Germany’s decision in January to change its stance on Eurofighter Typhoon sales to Saudi Arabia suggests a shifting stance on arms sales to countries it considers as having problematic human rights records. Although other European states, such as France, have continued to sell armaments to the GCC, Germany’s blockade of exports has frustrated several European allies and even threatened future bilateral projects. However, KSG assesses that due to the changing security situation in the Middle East, changing views in the European capitals regarding Saudi Arabia and the UAE’s intervention in Yemen, as well as growing concern in the West over the availability of Chinese alternatives, the German government will reduce its resistance to European arms manufacturers attempts to sell their products to Middle Eastern states.

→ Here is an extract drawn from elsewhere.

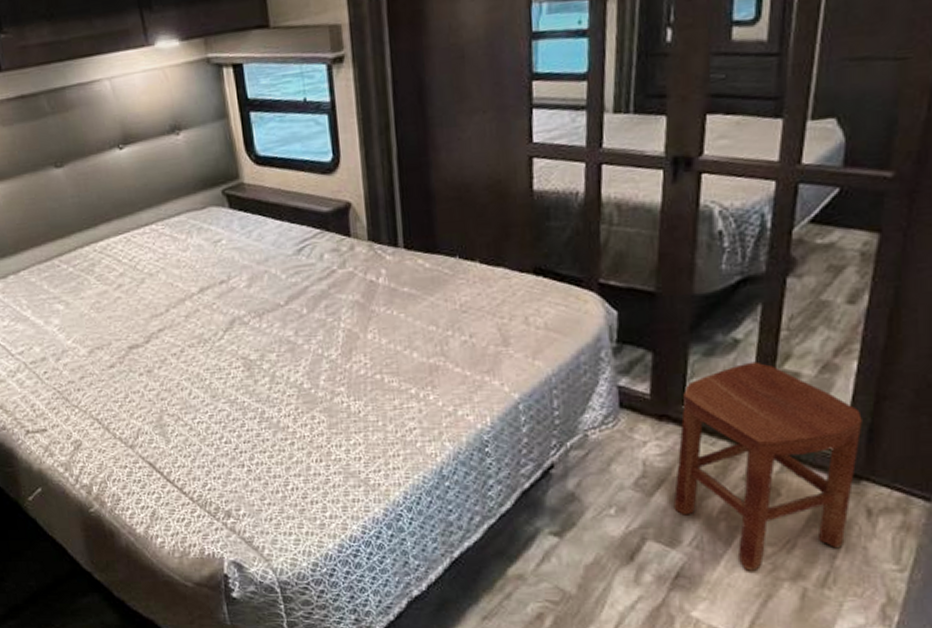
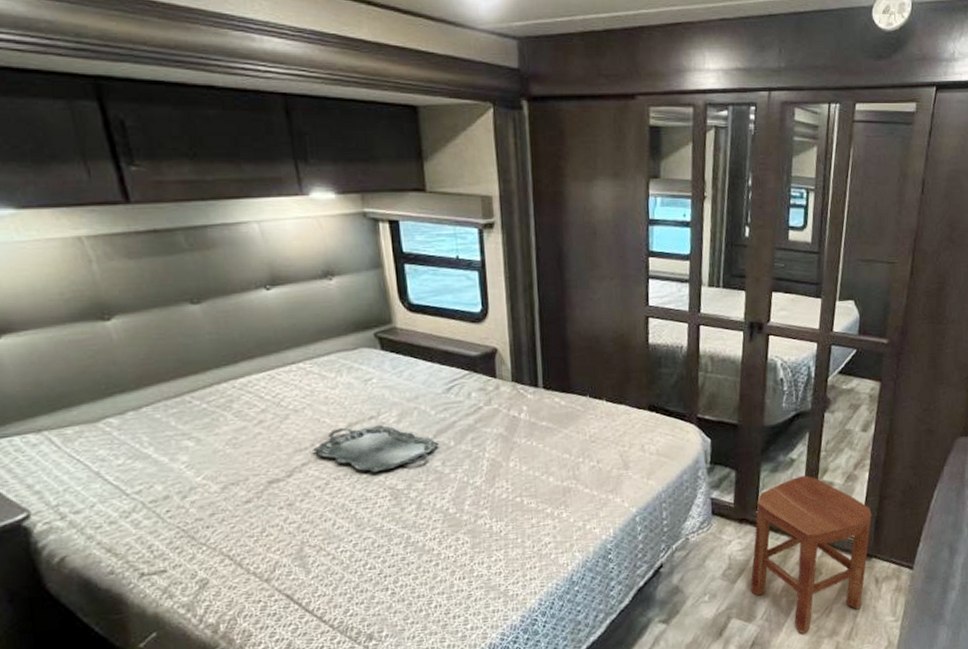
serving tray: none [168,289,292,341] -> present [313,424,440,473]

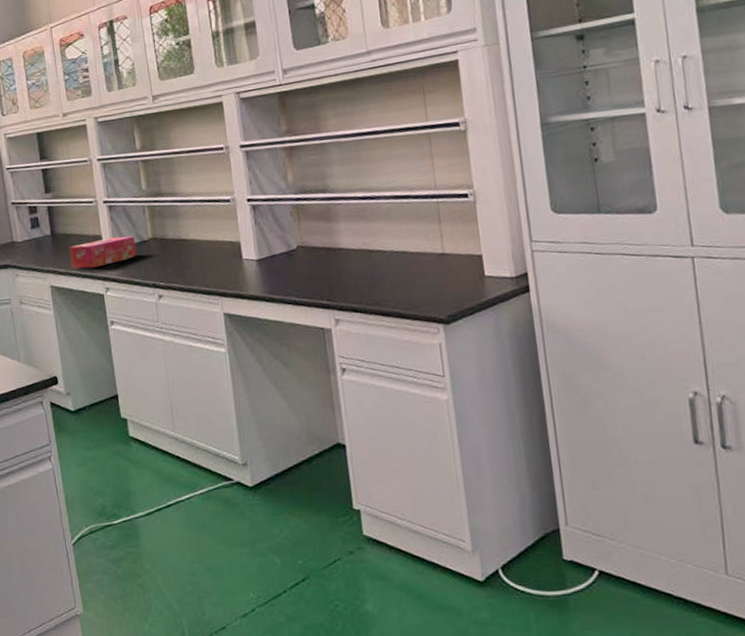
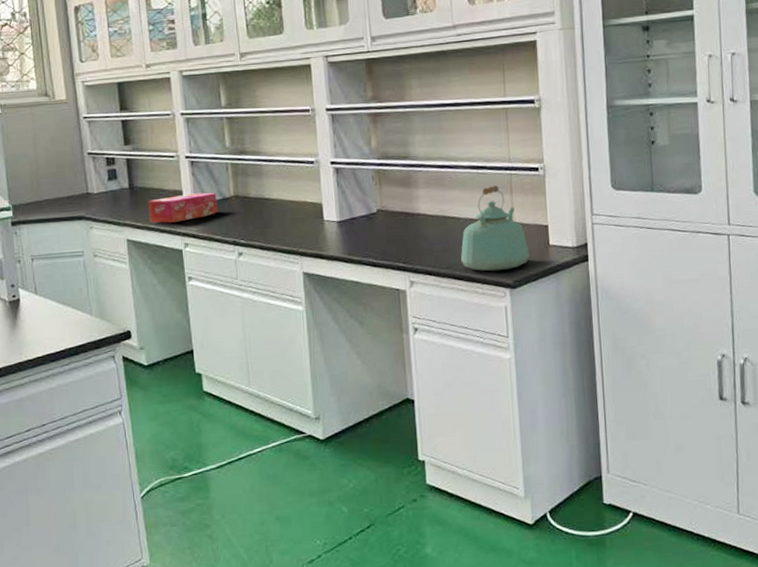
kettle: none [387,215,463,307] -> present [460,185,529,272]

In addition, many European states are in the process of developing next generation weapons platforms such as the German/Franco/Spanish FCAS and British/Italian/Japanese GCAP sixth generation fighter jets. Given the high cost of such development programmes and budget constraints among European states, these programmes are likely to look for cooperation partners and a wide range of export targets in order to reduce costs. Saudi Arabia has been vocal about joining the GCAP programme in the past, announcing its participation before the British government denied any agreement had occurred. However, Japan has continued to voice their approval of Saudi participation and KSG does not rule out Riyadh’s potential participation in the project.